• _Material for this exercise_:
== Segment start ==
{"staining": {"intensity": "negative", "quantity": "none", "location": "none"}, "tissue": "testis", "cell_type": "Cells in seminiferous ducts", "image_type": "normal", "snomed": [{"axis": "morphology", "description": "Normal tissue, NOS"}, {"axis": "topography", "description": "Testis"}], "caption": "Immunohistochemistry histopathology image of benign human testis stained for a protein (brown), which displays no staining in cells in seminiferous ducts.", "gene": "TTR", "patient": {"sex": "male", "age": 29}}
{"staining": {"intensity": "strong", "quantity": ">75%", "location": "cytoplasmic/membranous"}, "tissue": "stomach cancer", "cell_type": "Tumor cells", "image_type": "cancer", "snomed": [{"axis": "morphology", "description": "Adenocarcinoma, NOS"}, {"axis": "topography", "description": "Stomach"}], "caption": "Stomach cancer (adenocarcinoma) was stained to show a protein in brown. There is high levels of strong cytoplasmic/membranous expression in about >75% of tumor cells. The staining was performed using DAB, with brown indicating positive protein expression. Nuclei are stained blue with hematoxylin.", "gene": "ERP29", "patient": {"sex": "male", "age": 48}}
== Segment end ==
== Segment start ==
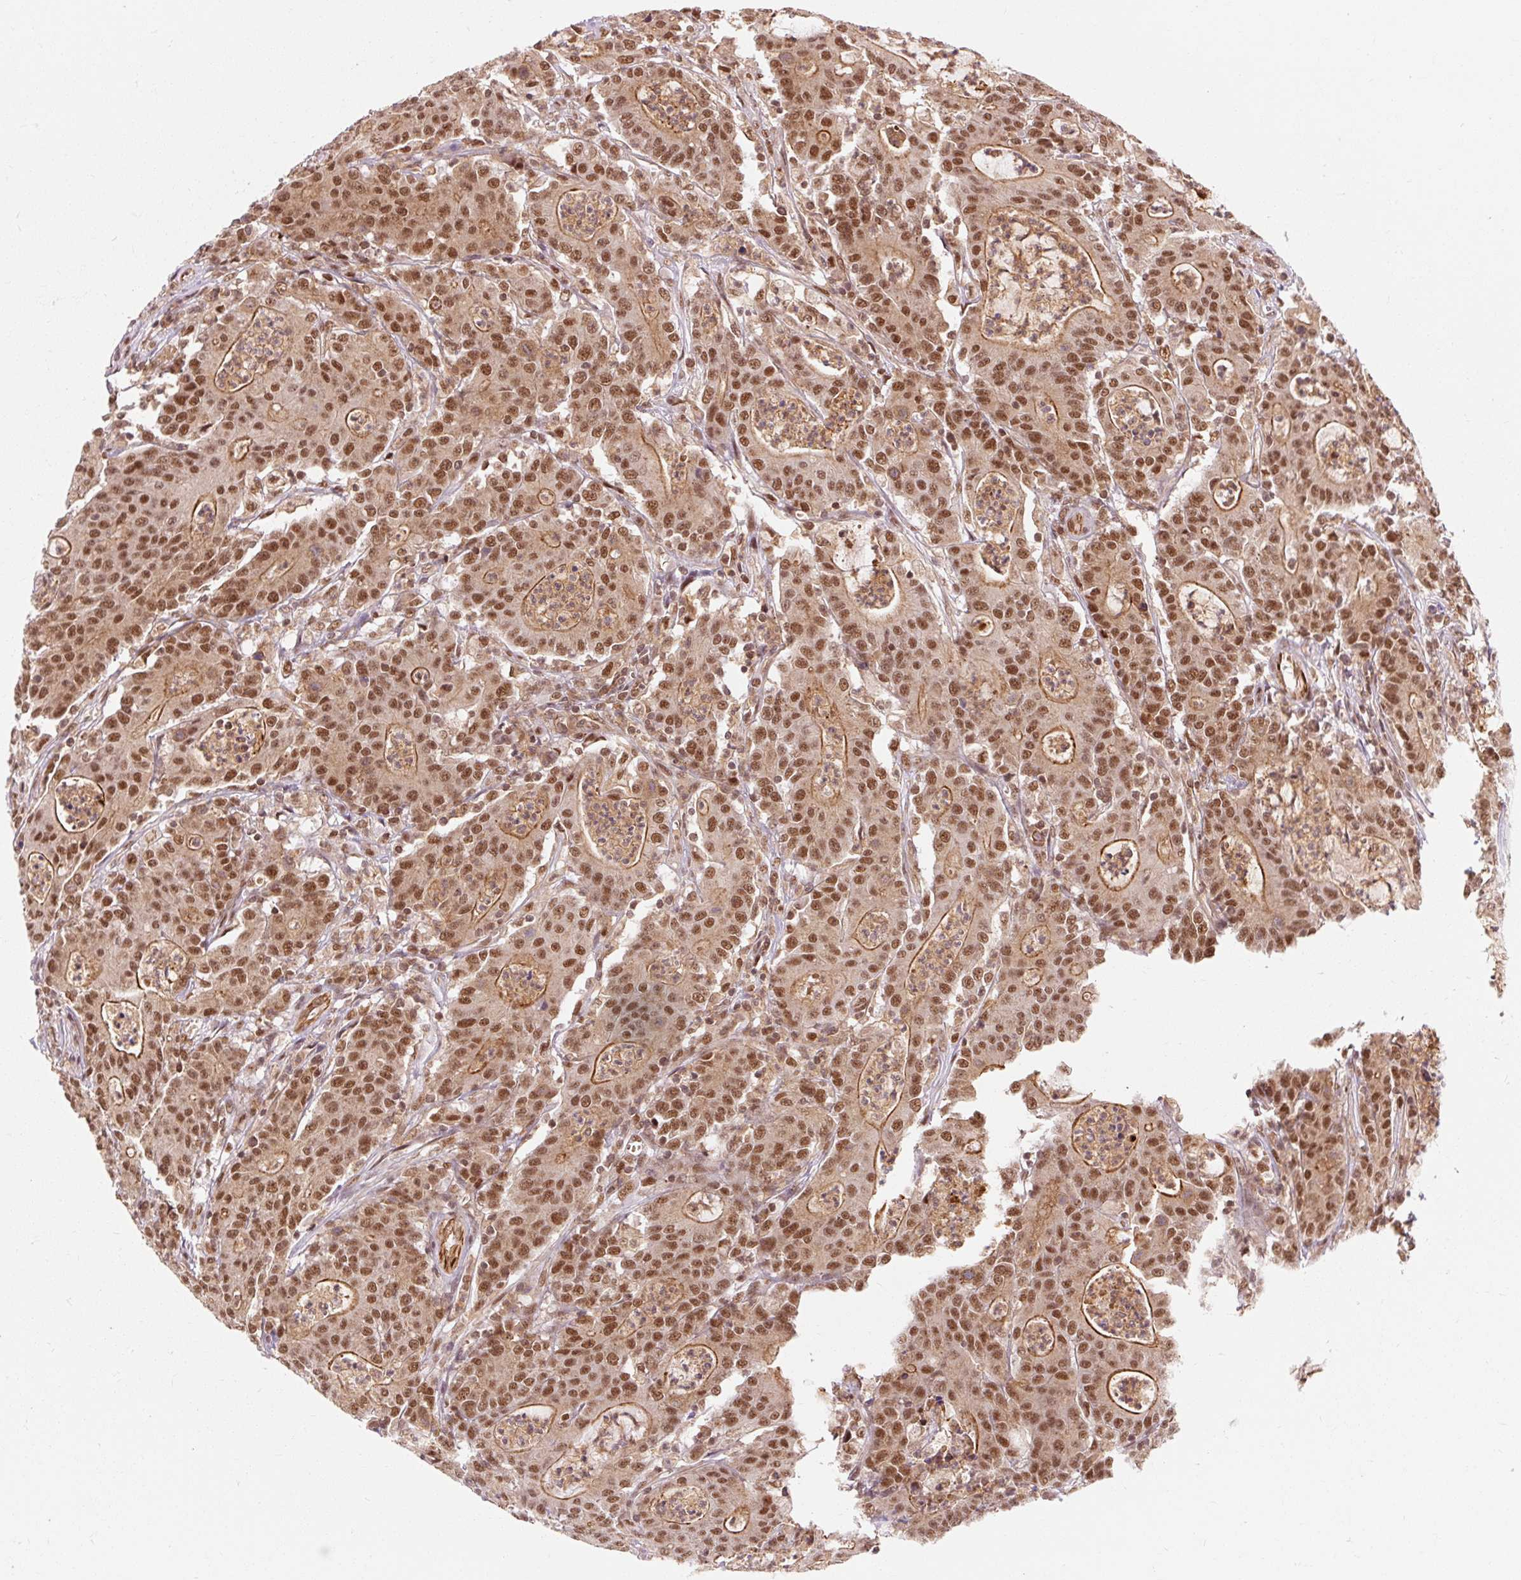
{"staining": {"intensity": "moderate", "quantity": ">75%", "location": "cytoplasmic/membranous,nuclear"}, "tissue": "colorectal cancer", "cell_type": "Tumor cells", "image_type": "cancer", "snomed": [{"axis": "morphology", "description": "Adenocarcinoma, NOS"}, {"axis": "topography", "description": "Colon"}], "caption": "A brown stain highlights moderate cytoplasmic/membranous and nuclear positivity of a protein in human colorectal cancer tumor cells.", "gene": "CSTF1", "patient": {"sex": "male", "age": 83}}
== Segment end ==
== Segment start ==
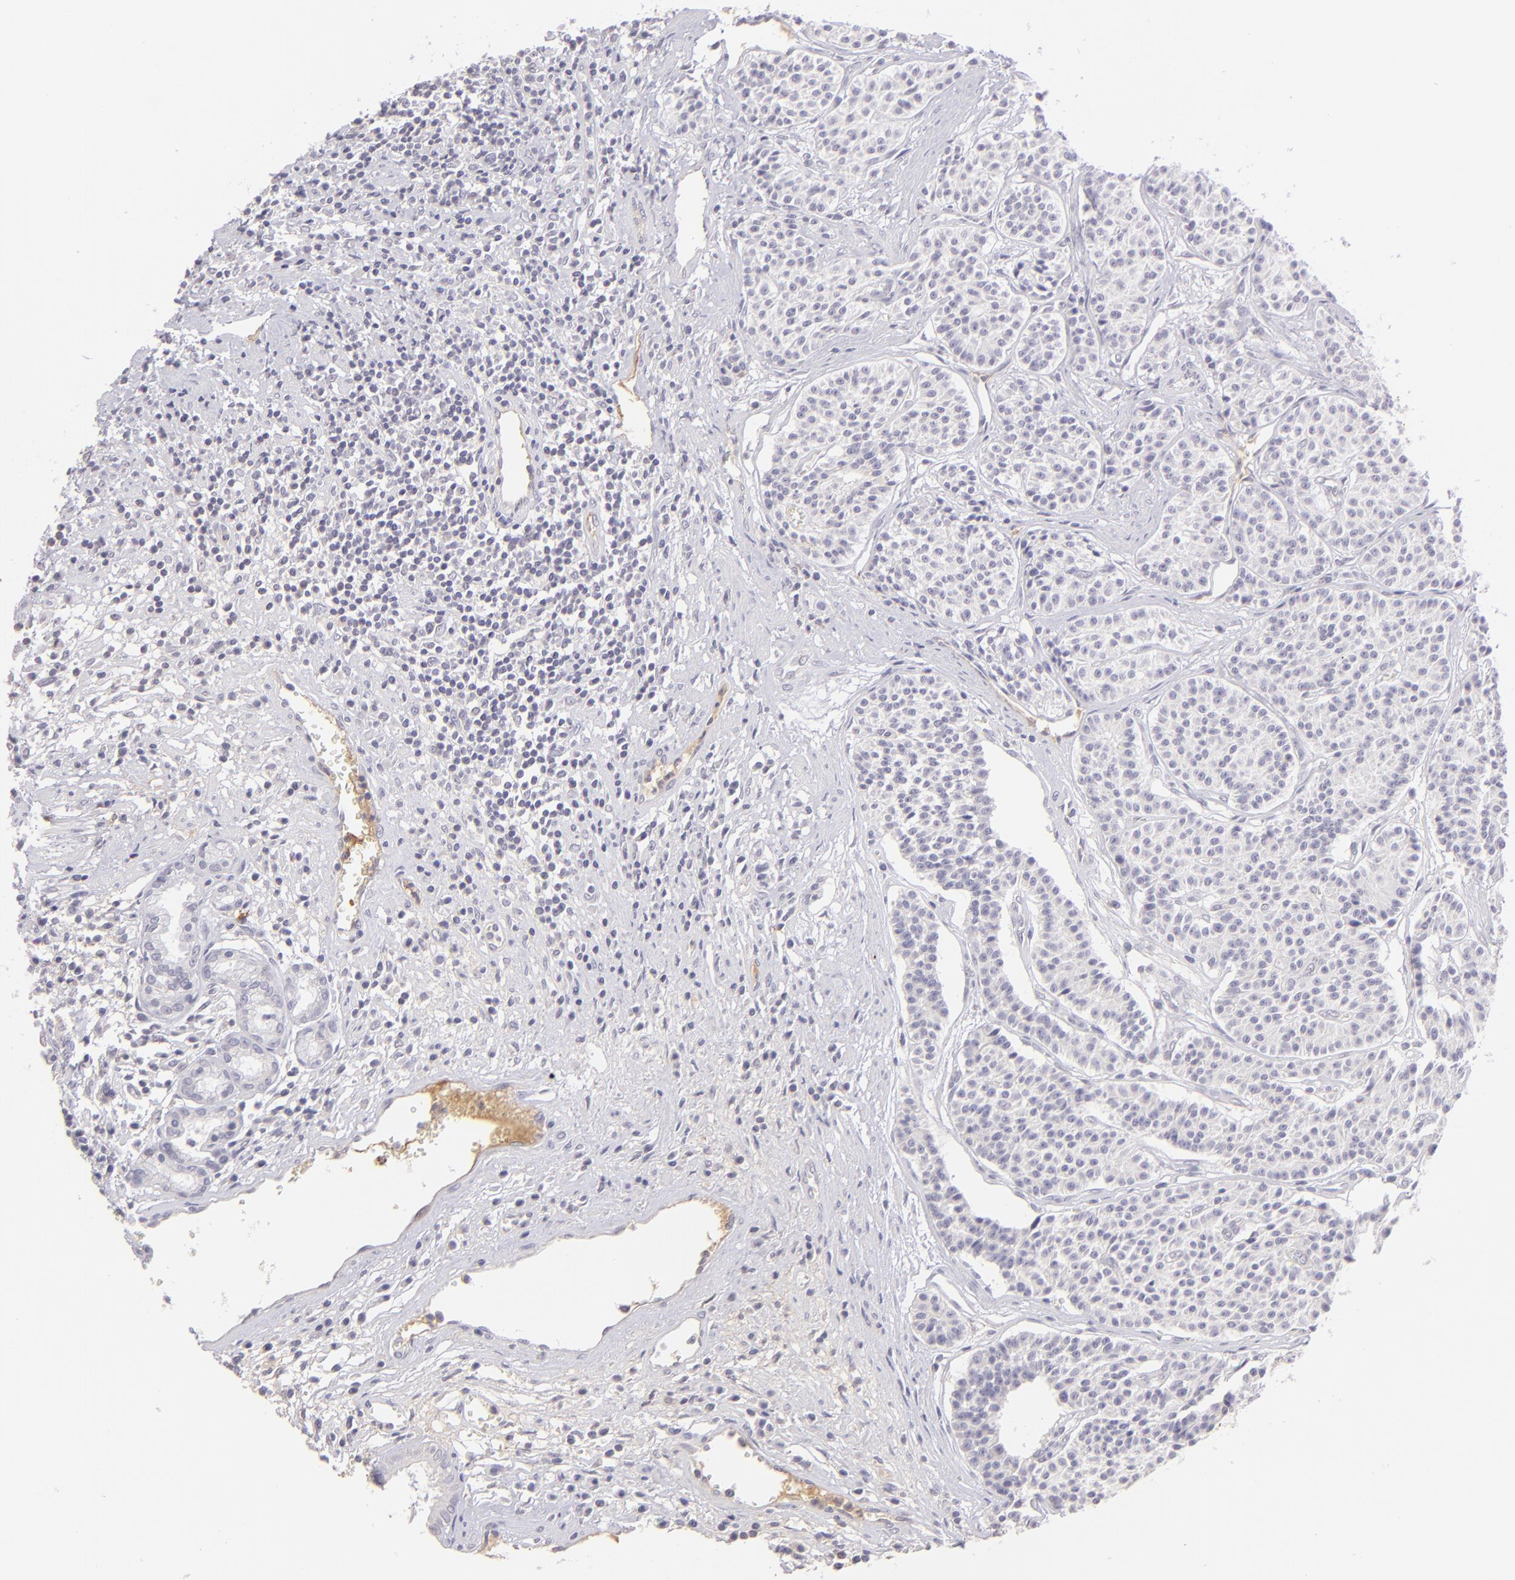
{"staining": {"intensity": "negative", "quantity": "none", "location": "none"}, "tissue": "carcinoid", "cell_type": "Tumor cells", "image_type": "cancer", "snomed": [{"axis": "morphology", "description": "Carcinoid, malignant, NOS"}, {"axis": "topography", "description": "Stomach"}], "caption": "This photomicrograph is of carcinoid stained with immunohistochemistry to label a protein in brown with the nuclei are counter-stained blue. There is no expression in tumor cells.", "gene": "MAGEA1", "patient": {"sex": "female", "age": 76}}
== Segment end ==
• _Exercise directions_: Everything starting at the line containing "histopathology image of" and ending at the line containing "cancer (adenocarcinoma) was" in the records above should be repeated exactly, and only that.

• _Task result_:
{"staining": {"intensity": "negative", "quantity": "none", "location": "none"}, "tissue": "testis", "cell_type": "Cells in seminiferous ducts", "image_type": "normal", "snomed": [{"axis": "morphology", "description": "Normal tissue, NOS"}, {"axis": "topography", "description": "Testis"}], "caption": "Immunohistochemistry histopathology image of benign human testis stained for a protein (brown), which displays no staining in cells in seminiferous ducts.", "gene": "TTR", "patient": {"sex": "male", "age": 29}}
{"staining": {"intensity": "strong", "quantity": ">75%", "location": "cytoplasmic/membranous"}, "tissue": "stomach cancer", "cell_type": "Tumor cells", "image_type": "cancer", "snomed": [{"axis": "morphology", "description": "Adenocarcinoma, NOS"}, {"axis": "topography", "description": "Stomach"}], "caption": "Stomach cancer (adenocarcinoma) was stained to show a protein in brown. There is high levels of strong cytoplasmic/membranous expression in about >75% of tumor cells. The staining was performed using DAB, with brown indicating positive protein expression. Nuclei are stained blue with hematoxylin.", "gene": "ERP29", "patient": {"sex": "male", "age": 48}}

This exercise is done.